The 400-liter Barison still from Italy stands in deliberate contrast to its surroundings, European copper gleaming against the backdrop of ancient Japanese garden principles. This was Hokkaido's first gin distillery, and its creators understood the island's unique terroir demanded unique expression. Their 9148 gin series—the numbers a rebellious reversal of Orwell's dystopian 1984—captures Hokkaido in liquid form through ingredients no Scottish distiller would dream of using: dried shiitake mushrooms, Hidaka kelp from local waters, island-grown lavender, and strips of dried radish.
This botanical audacity reveals the deeper Japanese approach to spirits—not mere imitation of foreign traditions, but transformation through local understanding. The same philosophy that guides the garden's seasonal rhythms governs the stillhouse, where each ingredient is selected not for novelty but for its essential contribution to the whole.
The company's full name, Hokkaido Liberty Whisky, betrays their ultimate ambition. Like many Japanese distilleries before them, they began with gin to master their craft, to understand how their particular water and climate shape distilled spirits. The spring water flowing beneath Benizakura Park will soon carry different grains through copper, following the well-worn path from botanical spirits to whisky that defines Japanese distilling evolution.
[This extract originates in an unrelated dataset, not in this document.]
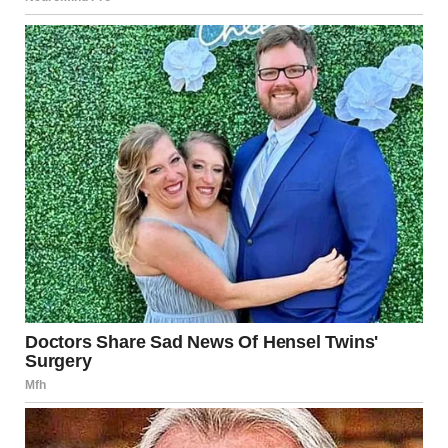
“I’ll ask again, what. are. you. doing. here?” I said sternly.
“I work here…” she answered quietly.
“How dare you?!” I shouted.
AZE's parallel operation at Chitose distillery demonstrates their commitment extends beyond single-site experimentation. They are building an island whisky tradition, one still at a time, one season at a time.
The garden outside changes with each month—cherry blossoms giving way to summer green, then autumn fire, then winter's stark beauty. Inside, the Barison still waits for its next chapter, ready to transform Hokkaido grain into something the world has never tasted.